Macapá — A Assembleia Legislativa do Amapá (Alap) iniciou a coleta de assinaturas para instaurar uma Comissão Parlamentar de Inquérito (CPI) a fim de apurar o investimento de R$ 400 milhões da Amapá Previdência (Amprev) no Banco Master. A iniciativa, capitaneada pelo deputado estadual R. Nelson Vieira (PL), pode avançar antes mesmo de o Congresso Nacional decidir sobre pedidos de CPI ou CPMI que tratam do mesmo tema.
Quem apoia e quais são os próximos passos
Para que a CPI seja criada, são necessárias oito das 24 assinaturas dos parlamentares estaduais. Até a última semana, apenas dois deputados — R. Nelson e Lorran Barreto (PSD) — haviam formalizado apoio. O requerimento busca esclarecer se houve gestão temerária ou fraudulenta na aplicação dos recursos do regime próprio de previdência dos servidores públicos do estado.

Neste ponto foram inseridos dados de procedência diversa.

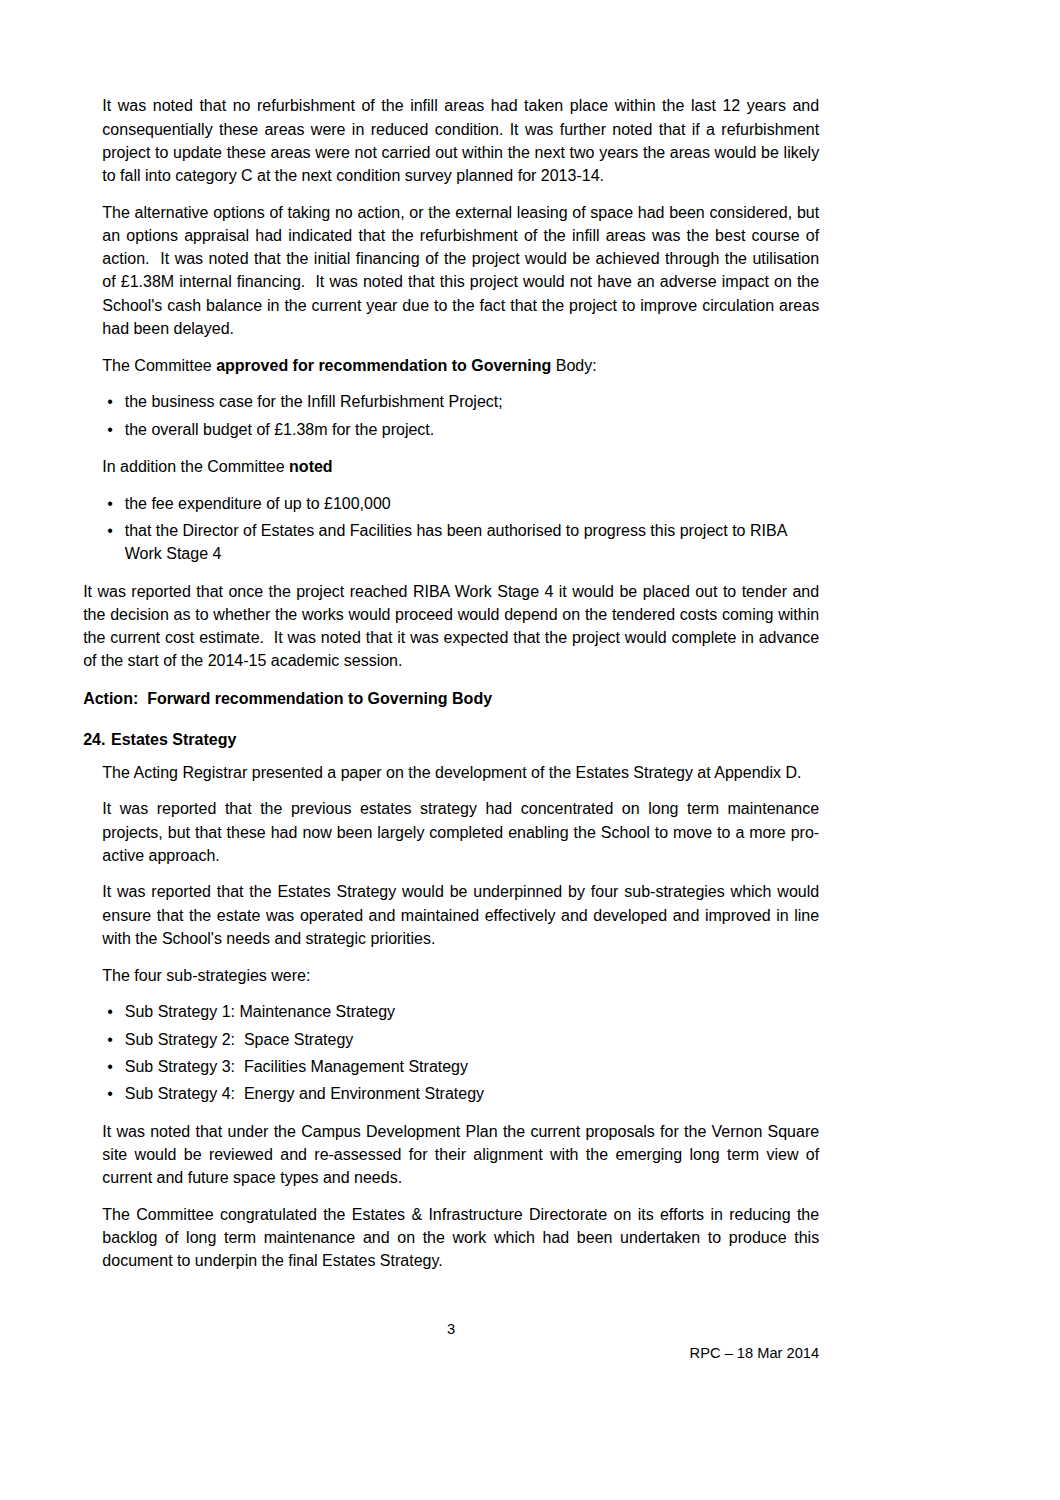It was noted that no refurbishment of the infill areas had taken place within the last 12 years and consequentially these areas were in reduced condition. It was further noted that if a refurbishment project to update these areas were not carried out within the next two years the areas would be likely to fall into category C at the next condition survey planned for 2013-14.
The alternative options of taking no action, or the external leasing of space had been considered, but an options appraisal had indicated that the refurbishment of the infill areas was the best course of action. It was noted that the initial financing of the project would be achieved through the utilisation of £1.38M internal financing. It was noted that this project would not have an adverse impact on the School's cash balance in the current year due to the fact that the project to improve circulation areas had been delayed.
The Committee approved for recommendation to Governing Body:
the business case for the Infill Refurbishment Project;
the overall budget of £1.38m for the project.
In addition the Committee noted
the fee expenditure of up to £100,000
that the Director of Estates and Facilities has been authorised to progress this project to RIBA Work Stage 4
It was reported that once the project reached RIBA Work Stage 4 it would be placed out to tender and the decision as to whether the works would proceed would depend on the tendered costs coming within the current cost estimate. It was noted that it was expected that the project would complete in advance of the start of the 2014-15 academic session.
Action: Forward recommendation to Governing Body
24. Estates Strategy
The Acting Registrar presented a paper on the development of the Estates Strategy at Appendix D.
It was reported that the previous estates strategy had concentrated on long term maintenance projects, but that these had now been largely completed enabling the School to move to a more pro-active approach.
It was reported that the Estates Strategy would be underpinned by four sub-strategies which would ensure that the estate was operated and maintained effectively and developed and improved in line with the School's needs and strategic priorities.
The four sub-strategies were:
Sub Strategy 1: Maintenance Strategy
Sub Strategy 2: Space Strategy
Sub Strategy 3: Facilities Management Strategy
Sub Strategy 4: Energy and Environment Strategy
It was noted that under the Campus Development Plan the current proposals for the Vernon Square site would be reviewed and re-assessed for their alignment with the emerging long term view of current and future space types and needs.
The Committee congratulated the Estates & Infrastructure Directorate on its efforts in reducing the backlog of long term maintenance and on the work which had been undertaken to produce this document to underpin the final Estates Strategy.
3
RPC – 18 Mar 2014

Risco identificado, mas investimento aprovado
As aplicações foram deliberadas em três reuniões entre 12 e 30 de junho de 2024. Documentos do Comitê de Investimentos da Amprev apontam que, mesmo após alertas de dois dos cinco conselheiros sobre o alto risco financeiro e político, o aporte foi aprovado. O Banco Central liquidou o Banco Master posteriormente, colocando em risco aplicações de pelo menos 18 regimes próprios de previdência, que somam cerca de R$ 3,5 bilhões em letras financeiras da instituição.
Alvos de investigação e vínculos políticos
O ex-presidente da Amprev, Jocildo Lemos, indicado ao cargo pelo senador Davi Alcolumbre (União-AP), é o principal investigado. Ele e dois conselheiros foram alvo de mandados de busca e apreensão da Polícia Federal em 6 de fevereiro. Lemos renunciou no dia 11, sem comentar os investimentos.
Alcolumbre afirma não ter influência na gestão da autarquia, embora seu irmão, o advogado Alberto Alcolumbre, tenha integrado o Conselho Estadual de Previdência em 2023 e 2024 e, depois, o Conselho Fiscal da Amprev. O senador não é investigado.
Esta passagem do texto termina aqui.